Cashing in on rare bipartisan support for hydrogen across Australia's national and state governments to help cut carbon emissions, pipeline and network owners have already committed A$180 million to a range of projects involving green hydrogen.

Australian states have pledged to achieve net zero carbon emissions by 2050, in line with many developed countries, but Canberra has yet to commit to the 2050 timeframe.

"It's a business risk we all need to manage," said Ben Wilson, chief executive of Australian Gas Infrastructure Group (AGIG), owned by units of Hong Kong-based CK Group.

"What started out as defensive has become an opportunity, particularly given our renewable energy sources. We can become the world's largest exporter of green hydrogen," he told Reuters.

Pipeline owners seeking government funding for hydrogen projects aim to show how their infrastructure can be used to deliver hydrogen in blends with gas and store hydrogen as a form of renewable energy storage.

"At the end of the day, we also think that continuing to use this infrastructure allows the whole economy to decarbonise at a lower cost," said Dennis Van Puyvelde, head of gas for Energy Networks Australia.

A study done for the industry body last year found that to achieve net zero emissions by 2050, building a hydrogen distribution network would cost half as much as expanding power networks to serve businesses and industries that currently rely on gas, and save Australia some A$13 billion.

Pipeline companies are working on a shorter time frame than 2050, as some states are pushing to have 10% hydrogen in gas pipelines by 2030.

EYES ON GREEN METHANE

A study done for the government found hydrogen can be safely added to gas supplies at up to 10% by volume without having to modify pipelines or appliances.

Van Puyvelde said the advantage of blending hydrogen into gas allows for a gradual buildup of the hydrogen industry, requiring electrolysers of up to 1 gigawatt, compared with the much bigger, more costly electrolysers that will be needed for green hydrogen exports.

In the first test of hydrogen into a distribution network in Australia, AGIG is set to start injecting a 5% blend of green hydrogen by volume in gas next month, going into 700 homes in Adelaide.

Jemena, a company owned by State Grid Corp of China and Singapore Power, is working on a similar government-backed project in Sydney, blending up to 2% hydrogen into the country's biggest local gas network later this year.

More projects are in the works, with pipeline companies shortlisted for A$70 million in hydrogen funding from the government, the Australian Renewable Energy Agency said.

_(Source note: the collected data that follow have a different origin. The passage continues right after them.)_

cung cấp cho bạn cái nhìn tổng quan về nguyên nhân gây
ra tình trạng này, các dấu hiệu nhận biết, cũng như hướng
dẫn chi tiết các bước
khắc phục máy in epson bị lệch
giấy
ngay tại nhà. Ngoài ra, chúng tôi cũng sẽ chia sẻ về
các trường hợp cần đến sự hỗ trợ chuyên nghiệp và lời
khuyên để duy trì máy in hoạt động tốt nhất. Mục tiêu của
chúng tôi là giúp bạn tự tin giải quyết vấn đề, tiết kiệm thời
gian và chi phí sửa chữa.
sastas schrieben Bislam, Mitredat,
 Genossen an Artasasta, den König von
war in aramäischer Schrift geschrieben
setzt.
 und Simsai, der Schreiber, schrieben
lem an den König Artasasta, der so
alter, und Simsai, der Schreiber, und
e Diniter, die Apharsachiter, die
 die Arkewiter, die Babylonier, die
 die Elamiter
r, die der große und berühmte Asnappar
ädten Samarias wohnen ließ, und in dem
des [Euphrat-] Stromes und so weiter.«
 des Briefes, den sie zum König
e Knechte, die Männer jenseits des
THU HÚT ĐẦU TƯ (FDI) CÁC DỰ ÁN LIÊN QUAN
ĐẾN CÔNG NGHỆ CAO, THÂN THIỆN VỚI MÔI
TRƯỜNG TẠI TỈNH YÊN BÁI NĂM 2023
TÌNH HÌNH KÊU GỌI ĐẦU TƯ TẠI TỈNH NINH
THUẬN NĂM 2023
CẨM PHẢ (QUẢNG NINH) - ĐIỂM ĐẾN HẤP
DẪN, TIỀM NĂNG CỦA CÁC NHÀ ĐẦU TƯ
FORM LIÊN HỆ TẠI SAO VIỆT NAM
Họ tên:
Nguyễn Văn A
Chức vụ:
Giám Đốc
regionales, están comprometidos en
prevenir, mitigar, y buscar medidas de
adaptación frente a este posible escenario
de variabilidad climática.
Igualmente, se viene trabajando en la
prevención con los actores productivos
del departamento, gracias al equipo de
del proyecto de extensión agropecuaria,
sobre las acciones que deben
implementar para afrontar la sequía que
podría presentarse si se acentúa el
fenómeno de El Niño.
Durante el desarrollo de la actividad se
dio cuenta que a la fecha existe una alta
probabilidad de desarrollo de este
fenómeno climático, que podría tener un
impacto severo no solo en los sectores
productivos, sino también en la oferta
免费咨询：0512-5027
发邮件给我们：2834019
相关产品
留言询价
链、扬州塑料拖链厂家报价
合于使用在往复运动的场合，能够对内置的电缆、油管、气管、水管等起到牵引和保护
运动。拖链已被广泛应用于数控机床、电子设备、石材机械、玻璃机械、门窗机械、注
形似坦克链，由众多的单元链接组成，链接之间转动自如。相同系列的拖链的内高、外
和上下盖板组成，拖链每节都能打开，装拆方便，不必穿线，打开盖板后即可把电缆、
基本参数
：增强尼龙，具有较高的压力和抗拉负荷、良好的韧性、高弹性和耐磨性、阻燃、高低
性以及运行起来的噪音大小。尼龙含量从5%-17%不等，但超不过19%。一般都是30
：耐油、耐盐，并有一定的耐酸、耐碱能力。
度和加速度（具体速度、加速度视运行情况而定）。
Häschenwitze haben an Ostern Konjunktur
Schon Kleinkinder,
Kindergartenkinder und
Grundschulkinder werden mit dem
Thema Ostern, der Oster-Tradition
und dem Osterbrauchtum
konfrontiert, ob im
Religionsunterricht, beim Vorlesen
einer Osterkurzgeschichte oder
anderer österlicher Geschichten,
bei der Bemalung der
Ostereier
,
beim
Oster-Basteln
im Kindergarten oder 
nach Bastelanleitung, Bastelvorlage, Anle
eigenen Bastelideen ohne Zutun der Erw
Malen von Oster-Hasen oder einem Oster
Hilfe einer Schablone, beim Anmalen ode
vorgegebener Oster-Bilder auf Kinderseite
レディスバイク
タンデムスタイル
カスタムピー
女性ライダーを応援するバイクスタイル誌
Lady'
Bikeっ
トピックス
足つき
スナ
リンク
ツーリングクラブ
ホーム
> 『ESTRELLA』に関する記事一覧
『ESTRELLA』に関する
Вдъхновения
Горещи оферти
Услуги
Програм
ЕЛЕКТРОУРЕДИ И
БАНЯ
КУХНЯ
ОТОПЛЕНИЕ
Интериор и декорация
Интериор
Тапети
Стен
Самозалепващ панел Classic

For the longer term, the industry is closely watching Europe's biggest energy grid operator, E.ON, which is converting a gas pipeline in Germany to deliver pure hydrogen.

Beyond hydrogen, the ideal replacement for natural gas would be green methane, if it could be produced commercially. Methane is chemically the same as natural gas, the fossil fuel.

Testing the potential, APA Group, Australia's biggest pipeline company, is building a demonstration plant in the state of Queensland that would use solar energy to power an electrolyser to split water, produce hydrogen and combine that with carbon dioxide extracted from the air to produce methane.

The project has attracted interest from U.S. companies, and if it works, could aid all companies around the world, like APA, that have billions of dollars invested in pipelines serving liquefied natural gas (LNG) plants.

"Assuming it's successful, it would be compatible with existing LNG infrastructure. You wouldn't need to retrofit," APA's head of transformation Hannah McCaughey told Reuters.